Roanoke Times Copyright (c) 1995, Landmark Communications, Inc. DATE: THURSDAY, October 14, 1993 TAG: 9403170014 SECTION: EDITORIAL PAGE: A15 EDITION: METRO SOURCE: HARVEY BROOKS and JOHN S. FOSTER JR. DATELINE: LENGTH: Medium
The Clinton administration is right: Technology is the major driving force for the expansion of the U.S. economy. New technologies have accounted for more than half of the per-person increases in productivity since the Great Depression.
Furthermore, many industries are becoming more technology intensive. Companies rely increasingly on scientific knowledge and intensive engineering for competitive advantage.
These trends should be advantageous to the United States. This country has led the world in the development and use of technology for decades. It also continues to have important strengths, including a world-leading basic research enterprise; a large, affluent and sophisticated domestic market; and an unrivaled record of spawning new technology-intensive companies and industries.
But changes both here and abroad have reduced our ability to profit from these strengths. New systems of production perfected and deployed largely in other countries, going by such names as "flexible manufacturing" and "lean production," have proved markedly superior to the mass-production paradigm that still dominates American industry.
In the work force, the weakness of America's job-related training and continuing education, especially of shop-floor workers, has reduced the ability of American companies to exploit new technologies competitively. At the same time, outmoded managerial strategies make it difficult to take advantage of the skills of better-trained workers.
Responsibility for meeting these challenges lies principally with private companies operating in competitive markets. Yet both state and federal governments have essential roles to play in stimulating more effective development and use of technology throughout the economy.
For this to happen, a fundamental shift of perspective must take place, especially at the federal level. In the past, the federal government has generally restricted its support of technologies to those that contributed directly to federal missions such as defense, space expIoration, the cure of disease, and food production - and by and large these efforts were successful. However, now it must learn how to foster the use and development of technology explicitly to boost economic performance.
This is unfamiliar territory for the federal government and will require considerable experimentation and learning. It will have to work with market forces much more than in the past.

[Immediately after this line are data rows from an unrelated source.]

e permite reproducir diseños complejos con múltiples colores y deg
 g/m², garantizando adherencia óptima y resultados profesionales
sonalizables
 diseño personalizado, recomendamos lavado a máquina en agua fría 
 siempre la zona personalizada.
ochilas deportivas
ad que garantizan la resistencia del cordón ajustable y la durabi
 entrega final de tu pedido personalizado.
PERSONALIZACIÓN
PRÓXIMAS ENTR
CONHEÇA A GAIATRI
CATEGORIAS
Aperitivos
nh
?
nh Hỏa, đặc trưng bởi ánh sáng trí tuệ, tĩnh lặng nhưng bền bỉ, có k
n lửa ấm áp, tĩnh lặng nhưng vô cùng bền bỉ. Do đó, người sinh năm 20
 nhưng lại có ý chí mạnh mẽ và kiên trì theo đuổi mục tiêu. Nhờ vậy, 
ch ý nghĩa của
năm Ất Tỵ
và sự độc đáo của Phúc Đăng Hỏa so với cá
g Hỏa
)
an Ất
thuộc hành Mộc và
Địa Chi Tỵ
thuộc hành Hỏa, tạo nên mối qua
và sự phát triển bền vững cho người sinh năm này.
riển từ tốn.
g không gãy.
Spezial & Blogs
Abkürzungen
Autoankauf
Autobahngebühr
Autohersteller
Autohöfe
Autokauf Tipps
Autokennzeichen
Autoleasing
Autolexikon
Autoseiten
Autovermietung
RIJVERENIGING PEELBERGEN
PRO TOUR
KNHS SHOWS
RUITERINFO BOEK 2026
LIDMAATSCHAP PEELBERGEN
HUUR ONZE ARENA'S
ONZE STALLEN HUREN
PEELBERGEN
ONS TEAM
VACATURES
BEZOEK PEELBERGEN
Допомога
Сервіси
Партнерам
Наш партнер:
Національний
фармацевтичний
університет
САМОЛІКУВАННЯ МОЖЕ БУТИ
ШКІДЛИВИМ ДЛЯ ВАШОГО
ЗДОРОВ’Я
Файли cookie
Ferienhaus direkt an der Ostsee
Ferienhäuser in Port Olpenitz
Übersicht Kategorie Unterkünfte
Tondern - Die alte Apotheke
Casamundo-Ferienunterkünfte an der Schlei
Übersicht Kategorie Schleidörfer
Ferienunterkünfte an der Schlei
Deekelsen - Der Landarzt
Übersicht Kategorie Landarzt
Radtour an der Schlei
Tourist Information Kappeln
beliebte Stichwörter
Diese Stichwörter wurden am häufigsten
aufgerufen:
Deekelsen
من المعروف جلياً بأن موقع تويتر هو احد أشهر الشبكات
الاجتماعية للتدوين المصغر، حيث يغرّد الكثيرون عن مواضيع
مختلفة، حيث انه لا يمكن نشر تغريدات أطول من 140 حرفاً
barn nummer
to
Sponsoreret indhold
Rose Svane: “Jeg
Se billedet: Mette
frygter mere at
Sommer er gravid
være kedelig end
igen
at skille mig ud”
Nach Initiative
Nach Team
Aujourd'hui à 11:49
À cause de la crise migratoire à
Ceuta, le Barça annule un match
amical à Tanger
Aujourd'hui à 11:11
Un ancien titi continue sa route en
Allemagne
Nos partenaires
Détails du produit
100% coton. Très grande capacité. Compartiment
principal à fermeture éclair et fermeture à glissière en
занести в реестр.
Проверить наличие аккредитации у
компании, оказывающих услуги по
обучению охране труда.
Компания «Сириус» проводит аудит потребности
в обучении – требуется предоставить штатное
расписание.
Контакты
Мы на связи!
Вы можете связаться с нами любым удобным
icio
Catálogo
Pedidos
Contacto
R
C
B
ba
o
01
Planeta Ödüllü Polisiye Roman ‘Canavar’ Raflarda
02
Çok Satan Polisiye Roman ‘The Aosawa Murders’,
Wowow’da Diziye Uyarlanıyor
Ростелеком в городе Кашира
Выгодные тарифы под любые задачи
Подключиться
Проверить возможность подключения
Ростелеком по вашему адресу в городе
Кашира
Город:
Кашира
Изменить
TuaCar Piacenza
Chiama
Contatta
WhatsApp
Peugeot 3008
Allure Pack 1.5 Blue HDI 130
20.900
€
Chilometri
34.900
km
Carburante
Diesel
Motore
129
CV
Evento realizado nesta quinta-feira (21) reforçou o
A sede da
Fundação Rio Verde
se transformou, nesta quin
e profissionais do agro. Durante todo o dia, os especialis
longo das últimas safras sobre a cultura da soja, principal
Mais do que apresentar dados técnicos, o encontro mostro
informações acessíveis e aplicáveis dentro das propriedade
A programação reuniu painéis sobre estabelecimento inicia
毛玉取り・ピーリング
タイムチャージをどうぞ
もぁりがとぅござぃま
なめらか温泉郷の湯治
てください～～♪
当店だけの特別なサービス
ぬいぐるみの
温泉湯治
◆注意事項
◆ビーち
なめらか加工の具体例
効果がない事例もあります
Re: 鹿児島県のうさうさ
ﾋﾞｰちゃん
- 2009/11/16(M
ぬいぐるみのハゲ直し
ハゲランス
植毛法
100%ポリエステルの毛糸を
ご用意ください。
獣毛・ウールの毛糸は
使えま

We recently co-chaired a National Academy of Engineering committee that laid out several steps government should take. First, it must recognize that the major problem is less a lack of available new technologies than it is an ability to exploit new technologies effectively.
The government therefore needs to establish a technology outreach service to help meet the needs of private industry. To improve the skills of the American work force, it needs to work with states and localities to improve school-to-work transition programs and job-related training, emphasizing the capacity to learn new skills.
The federal government should also support more directly those technologies that are expected to yield especially high returns to U.S. society. Such programs should be structured so they can be carefully evaluated and terminated if they are not achieving their goals.
The federal government also needs to help companies meet both the competitive threats and the opportunities from technologies being developed in other countries. Foreign technologies are now every bit as important as home-grown ones, and increasingly sophisticated markets abroad offer valuable new sources of economic expansion.
The Clinton administration has embraced most of these recommendations. In doing so, it has demonstrated its recognition of technology's importance to America's future.
At the same time, the urgency of action should not tempt the administration into adopting too much of a "top-down" approach. Ways of soliciting continuing ideas and inputs from the private sector need to be institutionalized.
Even if all these steps were adopted, the U.S. economy would not turn around overnight. Improving the development and use of technology in this country is a long-term goal that will demand political courage and sustained commitment over a long period.
Harvey Brooks is professor emeritus at Harvard University and a member of the National Academies of Sciences and Engineering and of the Institute of Medicine. John S. Foster Jr. is chairman of the Pentagon's Defense Science Board and a member of the National Academy of Engineering.